Security best practices:

# ✅ Good: Environment variables
export RUNEVAULT_TOKEN="evt_xxx"

# ✅ Good: Encrypted config files
# ✅ Good: Team setup packages (secure distribution)

# ❌ Bad: Hardcoded in code
# ❌ Bad: Committed to git
# ❌ Bad: Shared in Slack/email plaintext

TLS Requirement

⚠️ CRITICAL: Vault communications MUST use TLS (HTTPS)
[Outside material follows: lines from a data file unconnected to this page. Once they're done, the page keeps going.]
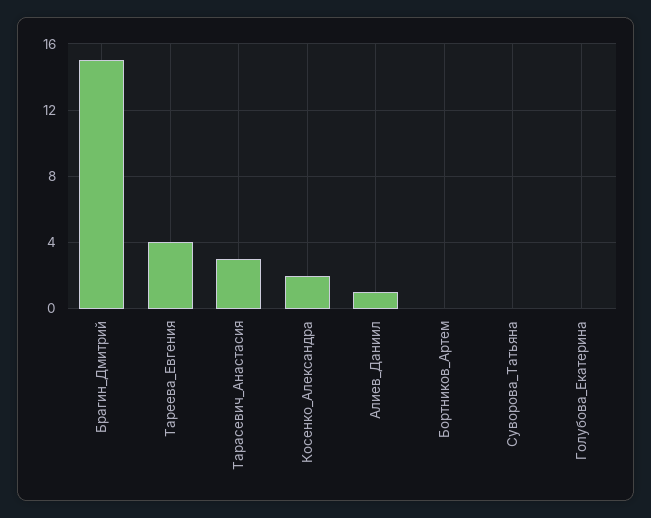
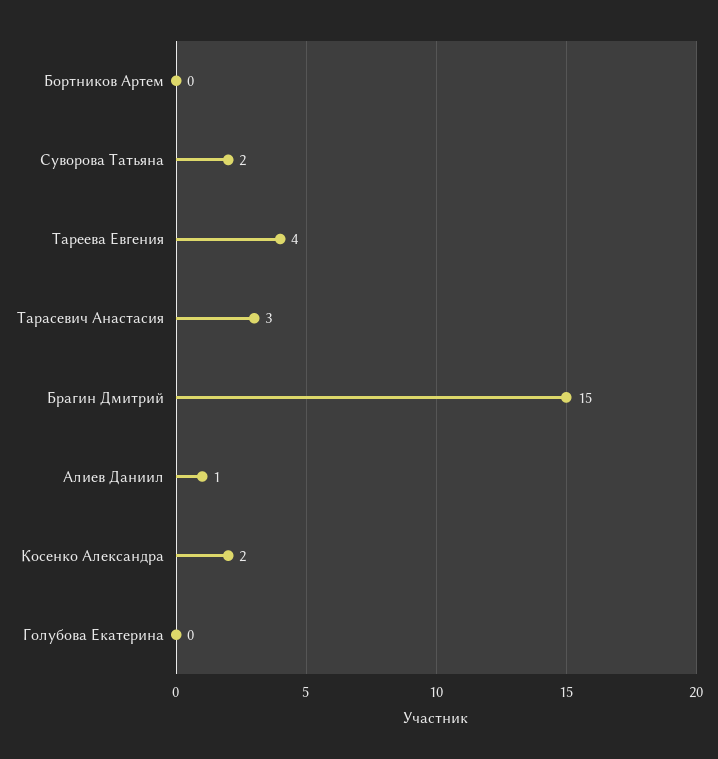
  {
    "Брагин_Дмитрий": 15,
    "Тареева_Евгения": 4,
    "Тарасевич_Анастасия": 3,
    "Косенко_Александра": 2,
    "Алиев_Даниил": 1,
    "Бортников_Артем": 0,
-   "Суворова_Татьяна": 0,
+   "Суворова_Татьяна": 2,
    "Голубова_Екатерина": 0
  }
Why: Vault tokens transmitted over network

• Tokens grant decryption access
• Without TLS: Tokens exposed to MITM attacks
• With TLS: Encrypted transport layer

Setup: Terraform automatically configures SSL certificates (Let's Encrypt)

Key Isolation

• Secret key: Never leaves Vault VM (architectural constraint)
• EncKey/EvalKey: Safe to distribute (public keys)
• Vault Token: Rotate every 90 days

Deployment Targets

OCI (Oracle Cloud)

• Setup: deployment/oci/README.md

AWS (Amazon Web Services)

• Setup: See deployment/aws/main.tf

GCP (Google Cloud Platform)

• Setup: See deployment/gcp/main.tf

Development

Local Vault (Testing)

# Start local Vault for development
./scripts/vault-dev.sh

# Output:
# Vault gRPC:   localhost:50051
# Vault Health:  http://localhost:9090/health
# Token: demo_token_123 (INSECURE!)

Run Tests

# Unit tests
cd tests
pytest unit/ -v

# Integration tests
pytest integration/ -v

# Load tests
../../scripts/load-test.sh

Troubleshooting

Issue: Team member can't connect

# Check Vault is reachable
curl https://vault-yourteam.oci.envector.io/health

# Check firewall rules
cd deployment/oci
terraform state show oci_core_security_list.vault

# Verify token
# (Have team member re-enter carefully)

Issue: Slow decryption

# Check Vault CPU usage
# Increase instance resources if >80%

# Check metrics
curl https://vault-yourteam.oci.envector.io/metrics | grep latency

Issue: Vault crashed

# Check logs
ssh admin@vault-yourteam.oci.envector.io
sudo journalctl -u vault -n 100

# Restart
sudo systemctl restart vault

# If persistent, redeploy
cd deployment/oci
terraform destroy
terraform apply

Documentation

• Architecture: docs/ARCHITECTURE.md
• Team Setup: docs/TEAM-SETUP.md
• OCI Deployment: deployment/oci/README.md
• AWS Deployment: deployment/aws/main.tf
• GCP Deployment: deployment/gcp/main.tf
• Load Testing: scripts/load-test.sh

Support

• Issues: https://github.com/CryptoLabInc/rune-admin/issues
• Discussions: https://github.com/CryptoLabInc/rune-admin/discussions
• Email: zotanika@cryptolab.co.kr

Related Repositories

• Rune: Claude plugin for organizational memory (what team members install)
• enVector: FHE-encrypted vector database
• pyenvector: Python SDK for enVector Cloud

License

Apache License 2.0 - see LICENSE for details.

---

Remember: This repo is for administrators managing Rune-Vault infrastructure.